Veterans mark 80th anniversary of Battle of the Bulge
Dec 16, 2024
WASHINGTON (NEXSTAR) -- Veterans gathered at the WWII Memorial in Washington, D.C., Monday 80 years after the start of the Battle of the Bulge.
More than 22,000 Allied forces and civilians died in what became one of the largest and bloodiest fights of the war.
"Six intense weeks during the coldest winter on record," Jane Droppa, the chair of the Friends of the National WWII Memorial, recounted during the ceremony. "We remember the thousands who gave their lives in this pivotal battle."
Most have to honor the sacrifices from the famous battle based on memorials like the ones at the National Mall, but 99-year-old Col. Frank Cohn survived it.
"Whenever I think about the Bulge, I think of the weather," Cohn said.

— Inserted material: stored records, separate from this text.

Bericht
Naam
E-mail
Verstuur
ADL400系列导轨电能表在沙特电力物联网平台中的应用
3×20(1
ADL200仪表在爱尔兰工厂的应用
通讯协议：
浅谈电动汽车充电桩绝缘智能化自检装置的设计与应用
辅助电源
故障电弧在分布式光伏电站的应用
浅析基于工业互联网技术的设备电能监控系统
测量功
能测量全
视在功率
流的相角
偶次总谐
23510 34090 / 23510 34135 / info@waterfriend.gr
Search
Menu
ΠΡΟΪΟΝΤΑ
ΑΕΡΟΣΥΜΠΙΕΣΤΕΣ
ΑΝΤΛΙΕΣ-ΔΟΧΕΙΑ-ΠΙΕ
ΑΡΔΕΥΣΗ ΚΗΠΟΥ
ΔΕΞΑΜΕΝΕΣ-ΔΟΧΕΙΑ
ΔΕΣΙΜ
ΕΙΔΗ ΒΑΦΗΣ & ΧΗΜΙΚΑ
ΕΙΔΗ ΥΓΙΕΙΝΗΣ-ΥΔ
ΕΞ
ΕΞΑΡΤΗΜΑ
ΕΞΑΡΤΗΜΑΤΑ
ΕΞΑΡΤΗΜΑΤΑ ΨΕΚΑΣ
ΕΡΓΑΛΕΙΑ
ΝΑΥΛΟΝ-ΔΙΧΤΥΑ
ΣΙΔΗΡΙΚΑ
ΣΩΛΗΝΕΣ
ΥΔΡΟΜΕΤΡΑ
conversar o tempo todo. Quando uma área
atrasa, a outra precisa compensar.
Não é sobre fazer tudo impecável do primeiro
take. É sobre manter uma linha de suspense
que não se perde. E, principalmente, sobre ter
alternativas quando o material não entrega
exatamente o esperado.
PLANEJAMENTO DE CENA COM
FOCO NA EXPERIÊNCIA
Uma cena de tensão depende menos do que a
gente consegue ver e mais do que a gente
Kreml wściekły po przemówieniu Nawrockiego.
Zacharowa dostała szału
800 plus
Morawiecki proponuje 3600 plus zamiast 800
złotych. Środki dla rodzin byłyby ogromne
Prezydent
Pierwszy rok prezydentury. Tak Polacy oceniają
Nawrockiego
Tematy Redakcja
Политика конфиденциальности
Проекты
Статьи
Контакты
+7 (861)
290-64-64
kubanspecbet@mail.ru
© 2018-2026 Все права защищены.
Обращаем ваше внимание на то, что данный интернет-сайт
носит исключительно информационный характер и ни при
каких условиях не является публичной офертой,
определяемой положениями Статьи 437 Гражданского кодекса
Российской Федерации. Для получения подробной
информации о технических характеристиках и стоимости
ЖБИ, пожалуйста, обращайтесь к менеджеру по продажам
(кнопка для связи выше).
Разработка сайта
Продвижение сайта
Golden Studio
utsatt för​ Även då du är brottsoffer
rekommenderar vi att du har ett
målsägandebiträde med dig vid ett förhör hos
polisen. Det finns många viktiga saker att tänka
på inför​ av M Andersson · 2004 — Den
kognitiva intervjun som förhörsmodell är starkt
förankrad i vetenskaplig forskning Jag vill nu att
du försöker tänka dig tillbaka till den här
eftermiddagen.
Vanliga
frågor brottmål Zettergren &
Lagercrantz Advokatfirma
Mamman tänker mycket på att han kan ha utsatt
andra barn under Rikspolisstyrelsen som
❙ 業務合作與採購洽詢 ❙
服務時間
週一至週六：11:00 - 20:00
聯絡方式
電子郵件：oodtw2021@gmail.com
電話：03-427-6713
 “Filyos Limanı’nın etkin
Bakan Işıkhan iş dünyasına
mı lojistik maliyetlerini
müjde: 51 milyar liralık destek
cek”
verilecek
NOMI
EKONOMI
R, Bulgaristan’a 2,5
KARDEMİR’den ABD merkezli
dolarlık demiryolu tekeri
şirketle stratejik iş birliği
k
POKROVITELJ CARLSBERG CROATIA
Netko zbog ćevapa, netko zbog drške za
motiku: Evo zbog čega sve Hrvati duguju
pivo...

Cohn's mission as an Army intelligence agent during that brutal winter was looking for Germans in American uniforms throughout Belgium, and one drive in particular in sleet and snow with no windshield came to mind.
"I was lucky. I was just a PFC so I was in the backseat. The captain was in the front, and I got behind him. He shielded me, but I never told him that," Cohn remembered, laughing.
Good humor sustained Cohn throughout the war and his life. Like fellow veteran of the battle who also attended the ceremony, 96-year-old Harry Miller, Cohn continued to serve in the military after WWII.
"The legacy of the Battle of the Bulge lives on in the freedoms we cherish today," Droppa said.
Following a wreath laying ceremony, dozens of spectators filtered through the WWII Memorial to recognize the battle's 80th anniversary and to shake hands and take pictures with Cohn and Miller.